Therefore, \(f(x)\) has discontinuities at \(x=0\), \(x=3\), and \(x=-3\).

Discontinuities of Rational Functions

Rational functions have discontinuities whenever the denominator is equal to zero. When finding discontinuities of a rational function, do not simplify the rational function by factoring both numerator and denominator and then cancelling common factors. Just factor the denominator and set each factor equal to zero.

Example 3

Choosing a parameter to make function continuous

Find the value of \(k\) that makes \(f(x)\) continuous at \(x=2\) where

\[\begin{split} f(x) = \begin{cases} x+k & \hbox{ if $x < 2$}\\ x^2 + kx - 7 & \hbox{ if $x \geq 2$} \end{cases}. \end{split}\]

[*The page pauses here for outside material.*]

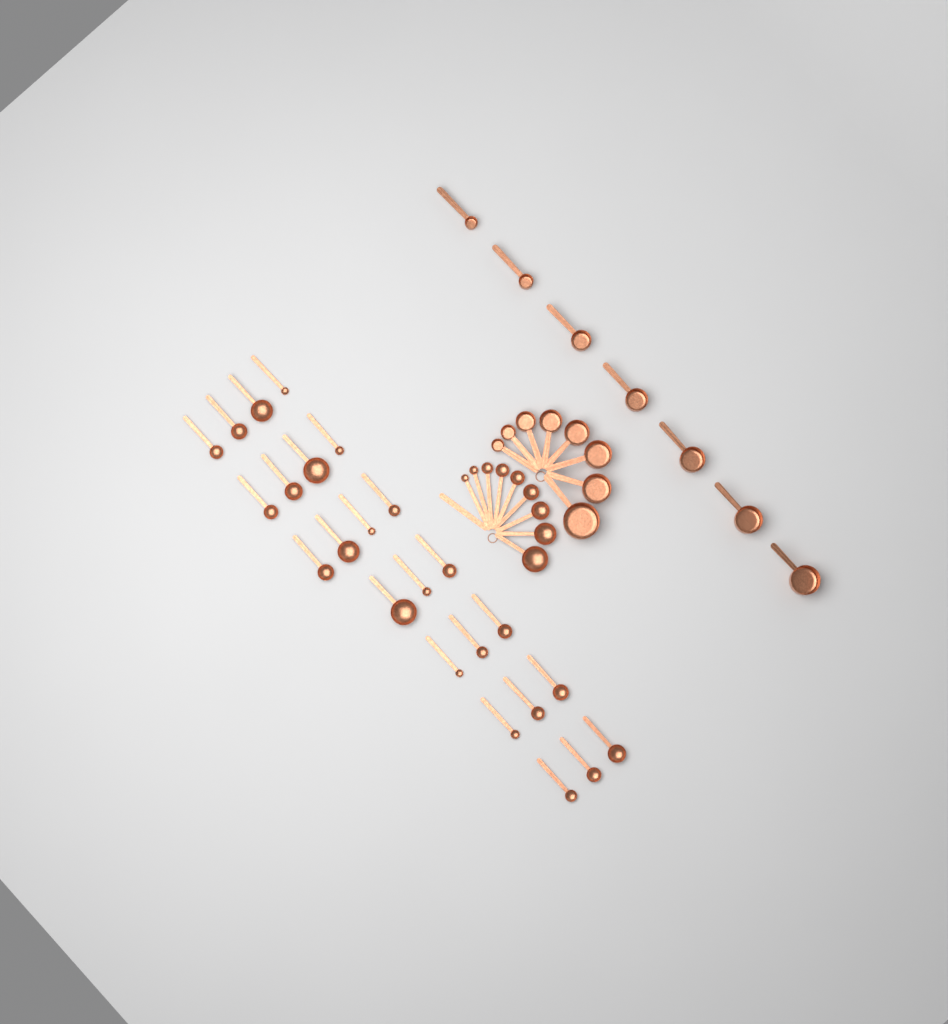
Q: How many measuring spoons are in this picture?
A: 33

Step 1:   Evaluate   \(\displaystyle{\lim_{x \to 2}} f(x)\)   from the left and the right.

From the left:

\[\begin{align*} \lim_{x \to 2^-} f(x) &= \lim_{x \to 2^-} x+k \\ &=2+k \end{align*}\]

From the right:

\[\begin{align*} \lim_{x \to 2^+} f(x) &= \lim_{x \to 2^+} x^2 + kx -7 \\ &=2^2+k(2)-7 \\ &=2k-3 \end{align*}\]

Step 2:   Set the left and right limits equal to each other.

\[2+k = 2k-3\]

Solve for \(k\) by adding 3 to both sides and subtracting \(k\) from both sides. Thus \(k=5\) makes the function \(f(x)\) continuous at \(x=2\).